Back in the Console Room,
his debagging plan having backfired, the Doctor was lost again among his
thoughts.
"That's it then," he
pondered. "I can do whatever I like. I have the whole Universe to
explore, and this time I don't have stinking morality to worry about. The
ultimate freedom!"
The Doctor’s mind drifted
back to the scantily-clad and not disagreeable women he had encountered on
Logopolis. Few were the occasions in the Doctor’s many lives when he had
got some. Unfortunately, his many fans down the years had never stopped
banging on about their image of a great asexual hero, one who never
smoked, or drank, or had sex. The times he sobbed in his hands, if only
they could just worship an asexual, non-smoking hero who went down the pub
every weekend. Would it really have hurt? Or a tee-total, non-smoking hero
whose only vice was his addiction to rumpo. That would have been fun and,
he always thought, not uncreditable. But the Doctor's fans were
relentlessly demanding, so he had always kept his brief relationships
subtle and behind-closed-doors, so they never found out.

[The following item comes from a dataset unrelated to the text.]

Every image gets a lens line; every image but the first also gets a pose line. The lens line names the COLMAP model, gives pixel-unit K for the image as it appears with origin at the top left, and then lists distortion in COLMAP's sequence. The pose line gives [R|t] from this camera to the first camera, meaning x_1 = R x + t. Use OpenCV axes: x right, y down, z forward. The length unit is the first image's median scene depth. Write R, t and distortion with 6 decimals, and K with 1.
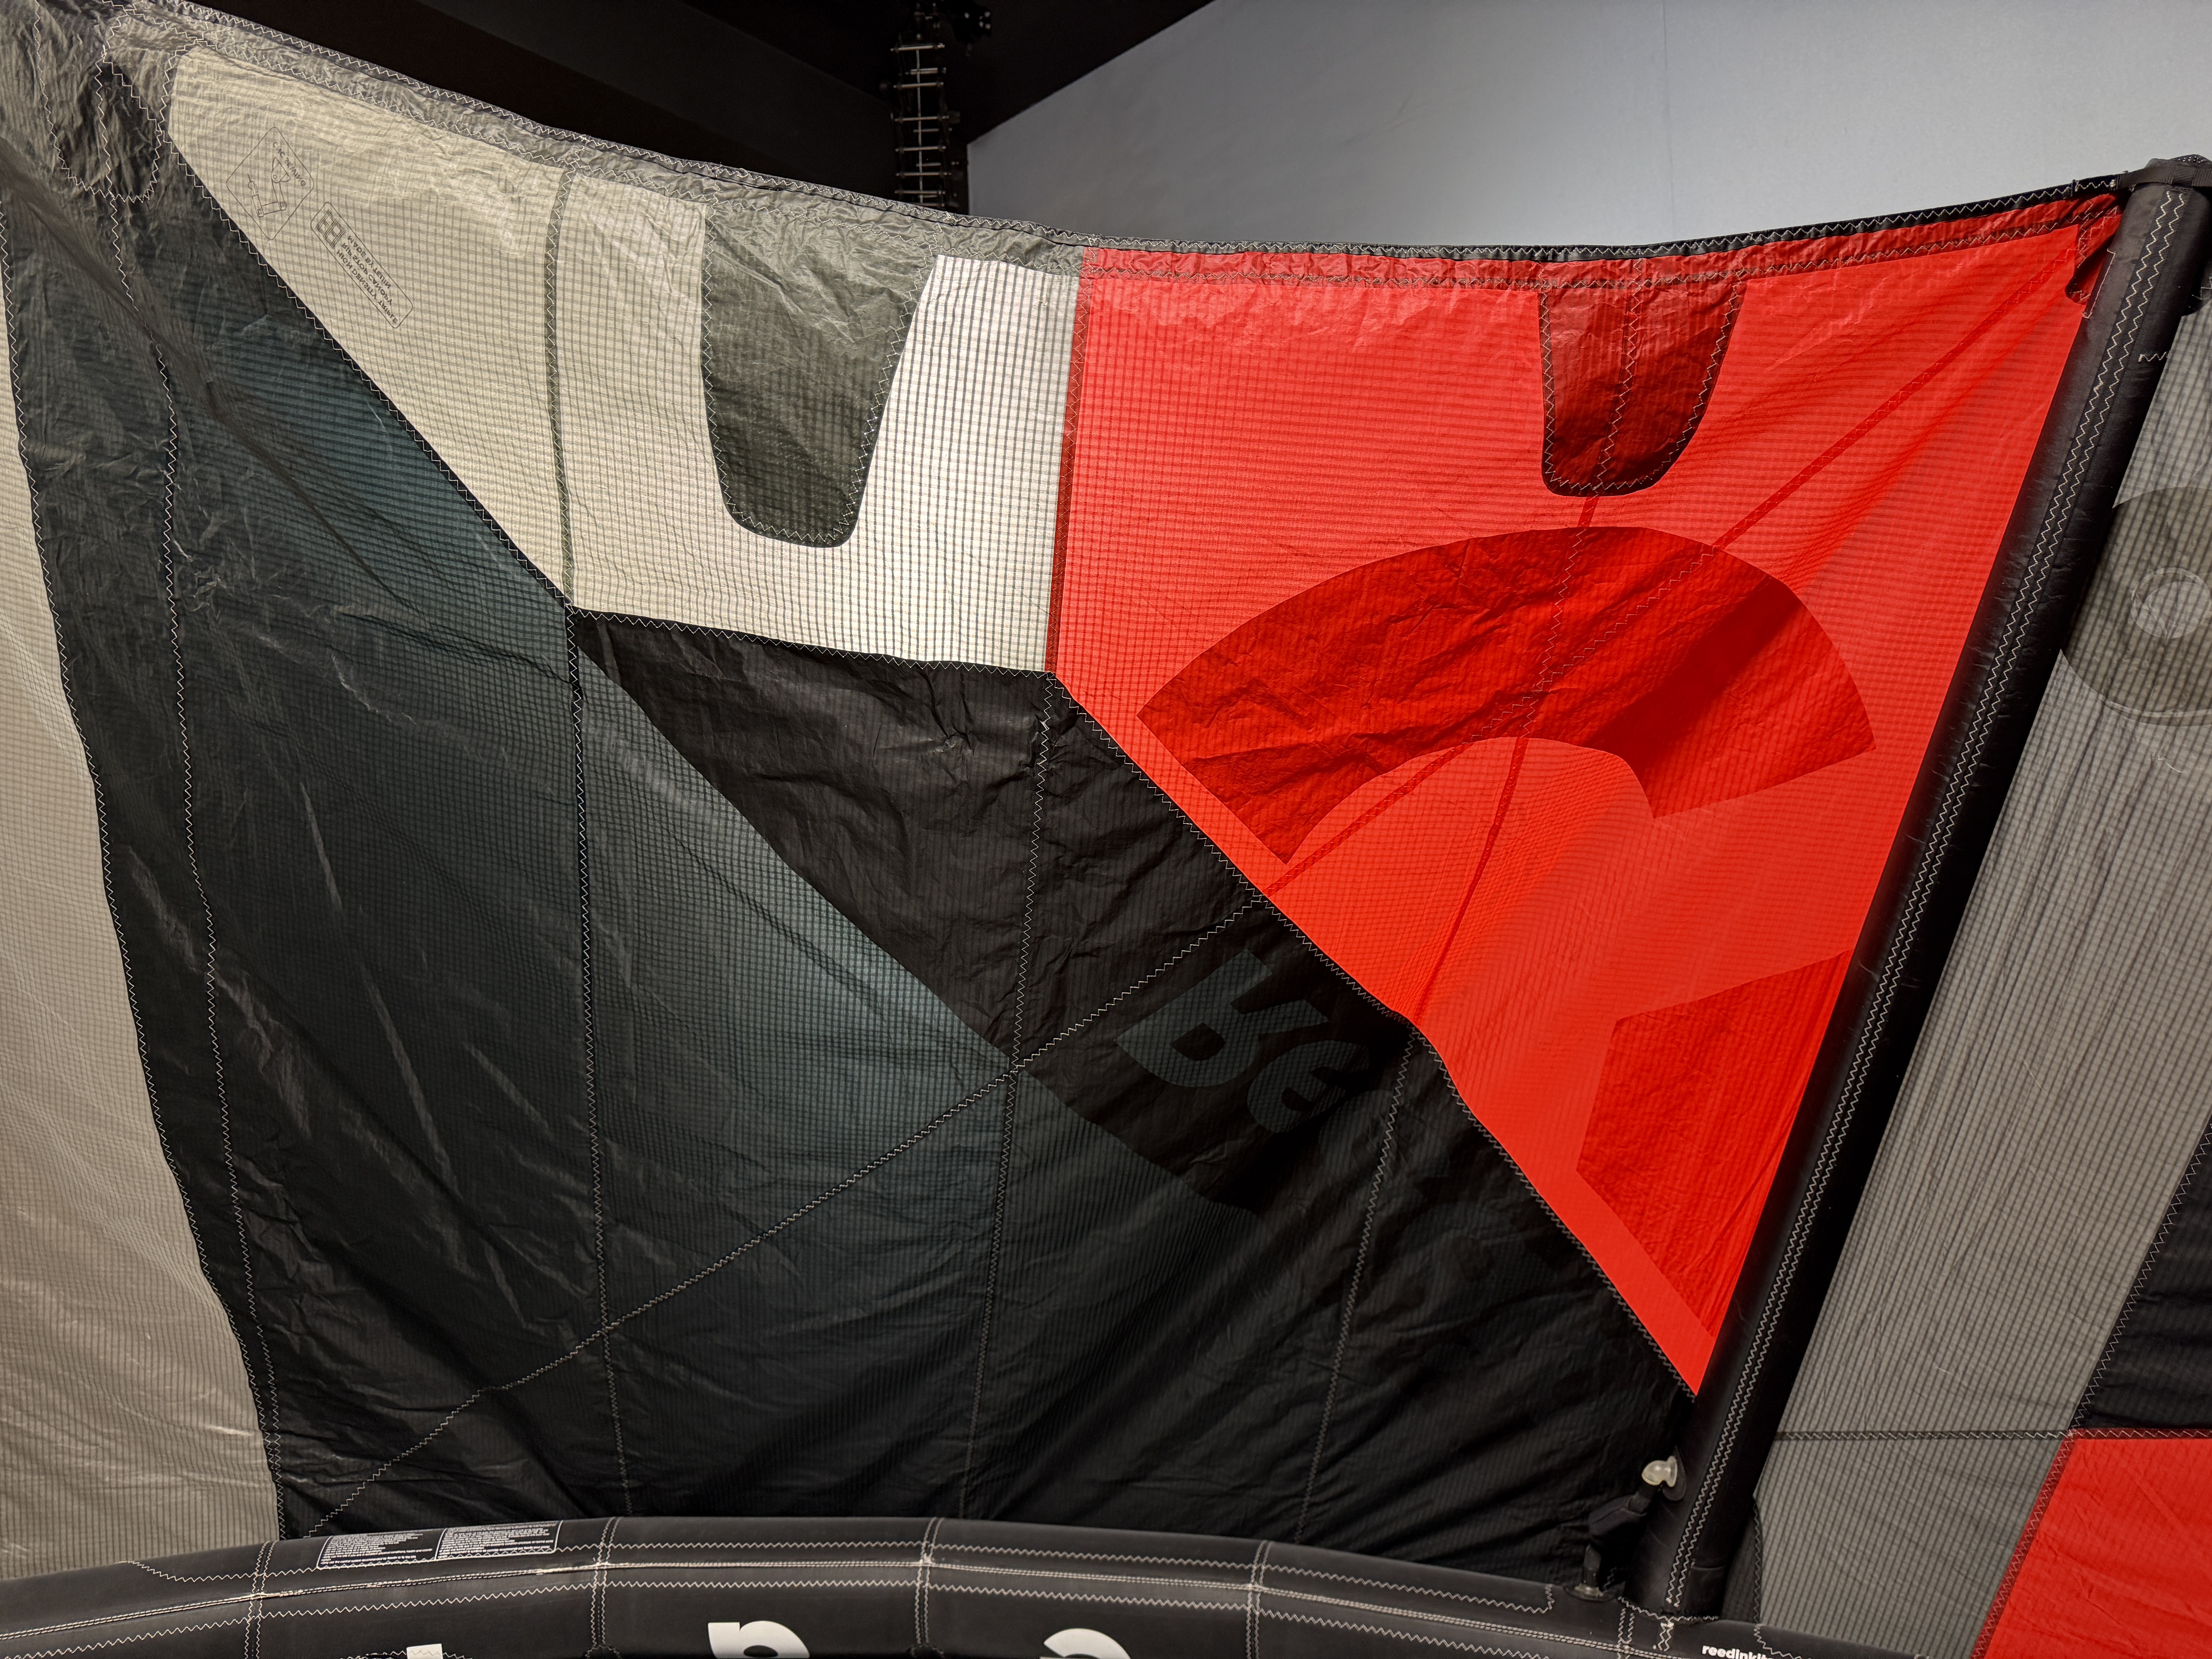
lens RADIAL K [[1571.2, 0, 1110.6], [0, 1571.2, 781.6], [0, 0, 1]] dist [-0.003083, -0.004486]
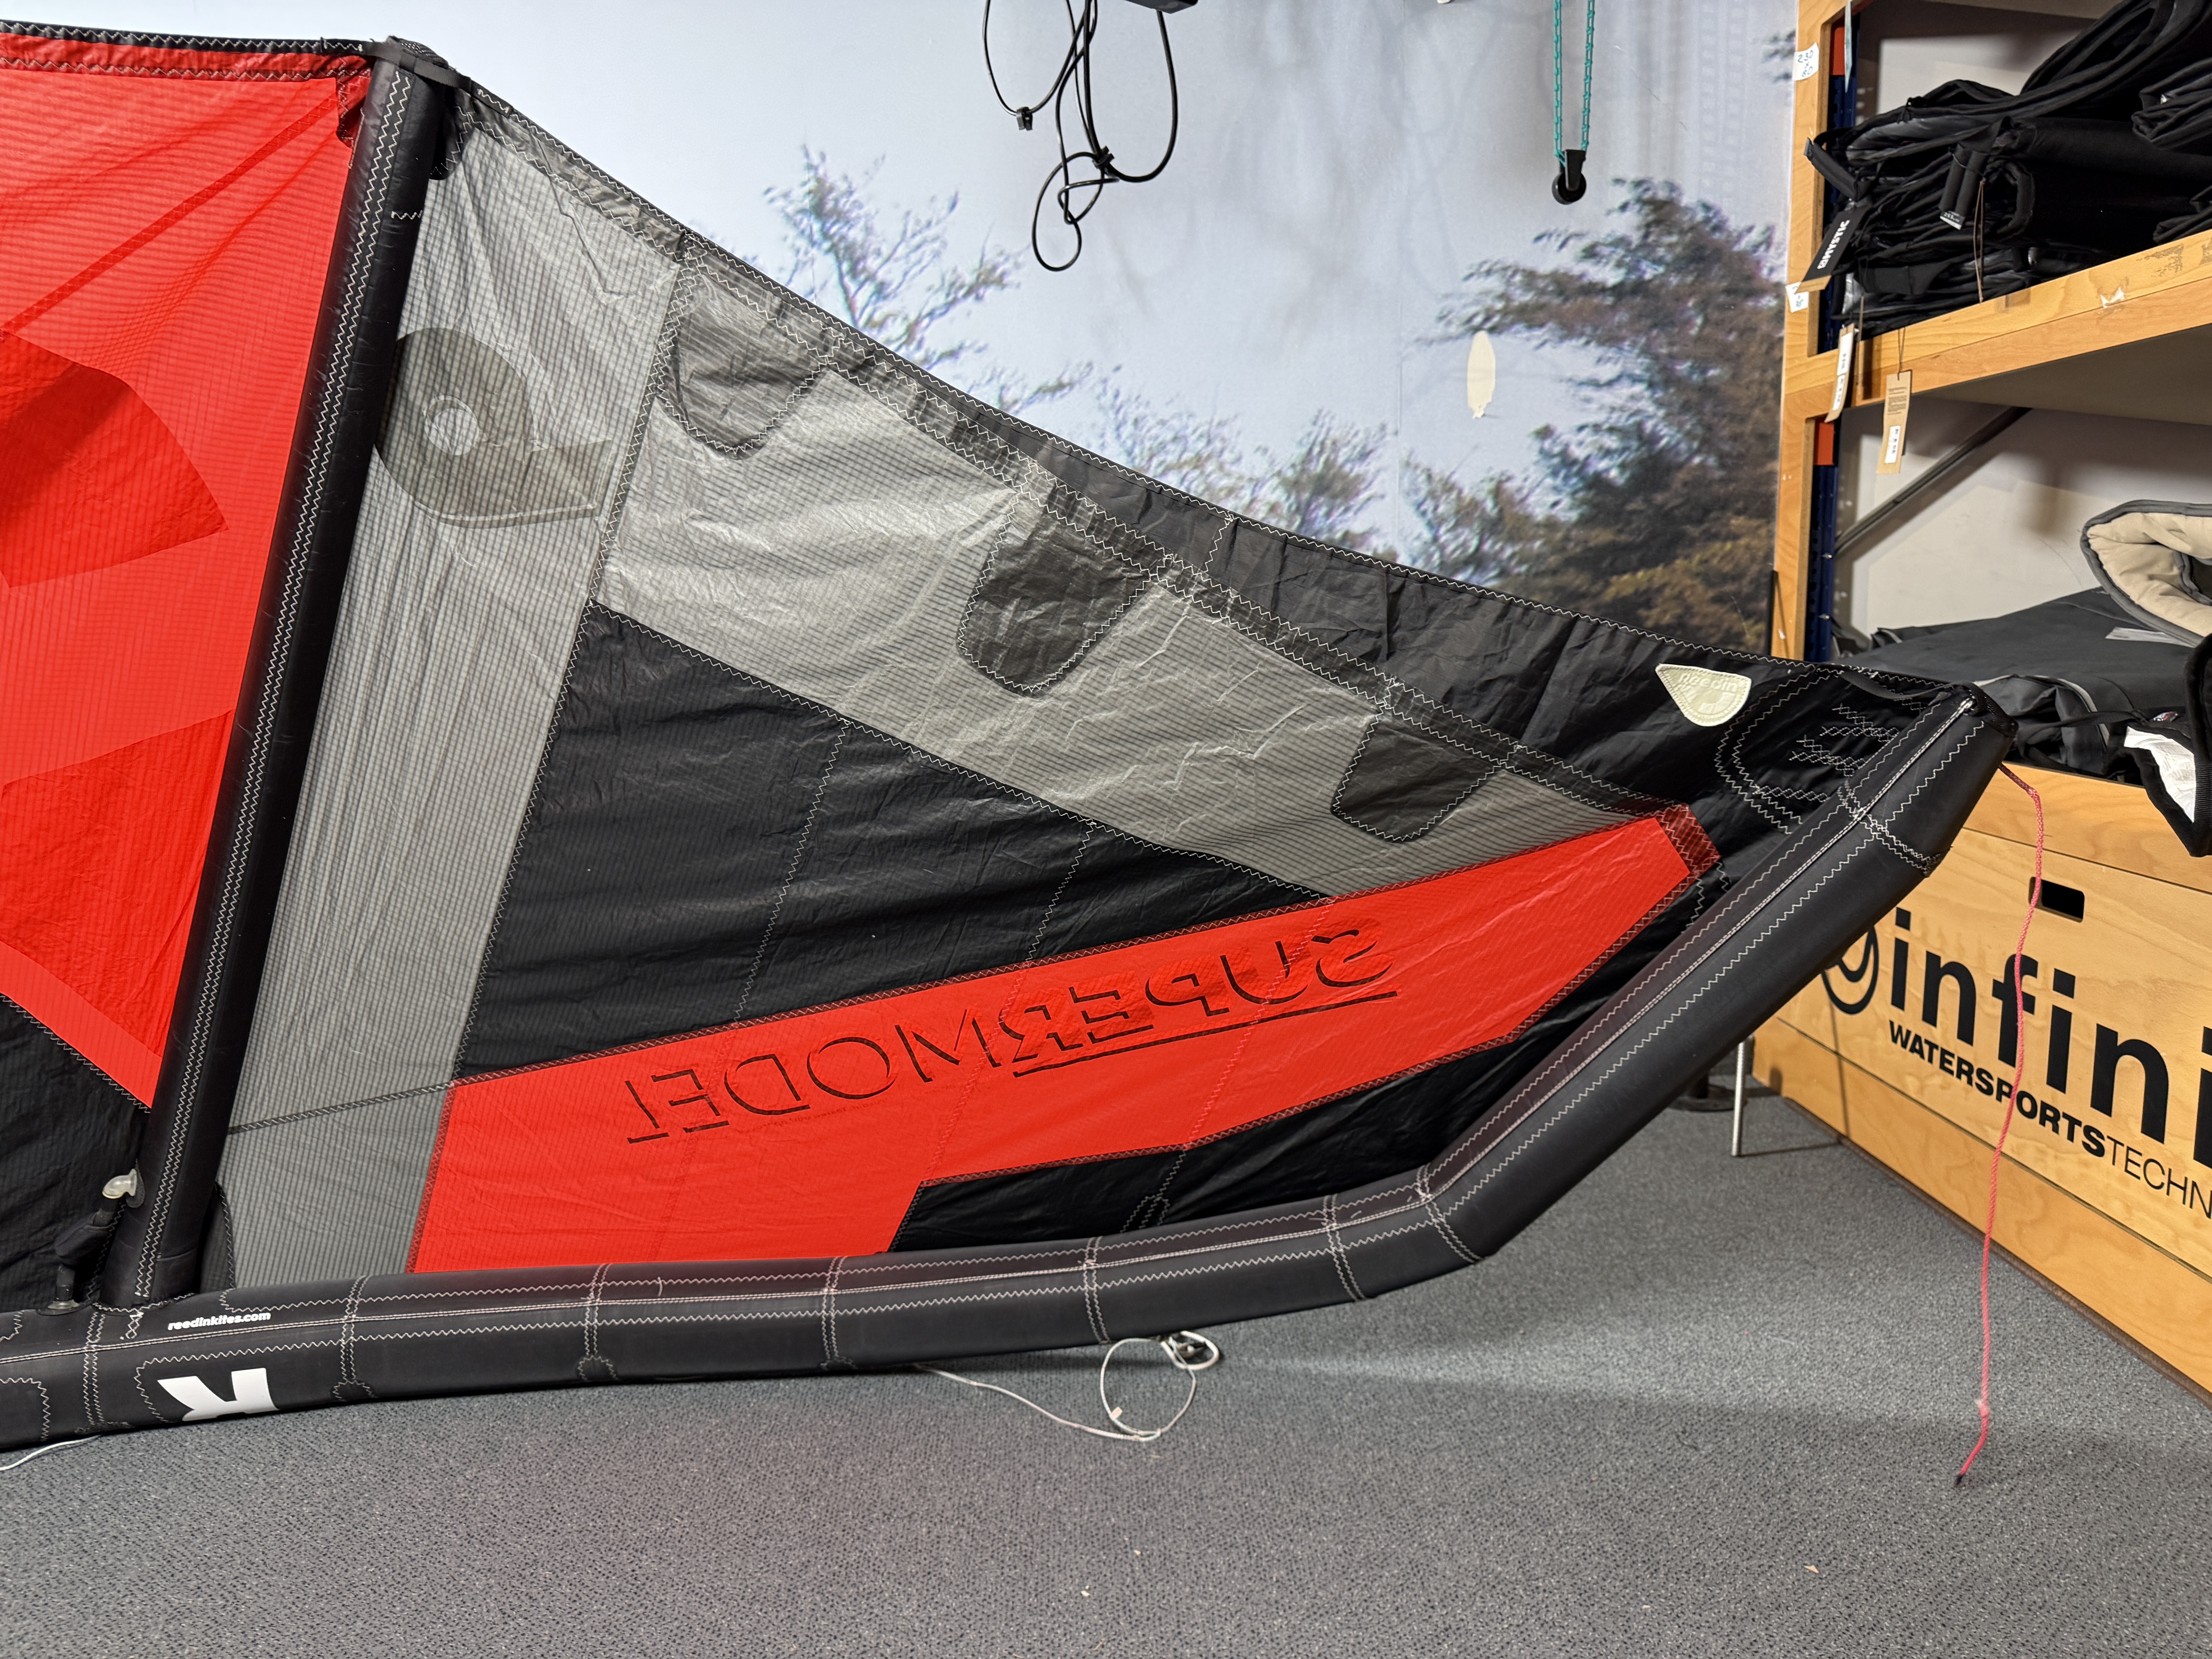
lens RADIAL K [[1571.2, 0, 1110.6], [0, 1571.2, 781.6], [0, 0, 1]] dist [-0.003083, -0.004486]
pose [[0.729817, -0.087583, 0.678009, 0.218044], [-0.062526, 0.979051, 0.193775, -0.115435], [-0.680777, -0.183814, 0.709053, -0.242596]]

He hadn't lived to excess,
of course, someone would have noticed if he'd turned up on Traken with a
massive hangover, or taken on IMC smelling of fag-ash. He'd had three
wives, and a bevvy of girlfriends, not to mention a couple of experimental
encounters. Which positively made him celibate given his two thousand year
lifetime. Some, no most, humans had a more bumpy bedpost, and they lived
for a fraction of the time he had lived for.
But suddenly that had all
changed. He could live now live without consequence. He could do
whatever he liked. And no-one would care.
The Doctor strolled towards
the waiting TARDIS with new vigour. And then he stood in the doorway,
raised his hands in a mock-salute, and cried "BRING ON THE GIRLS!"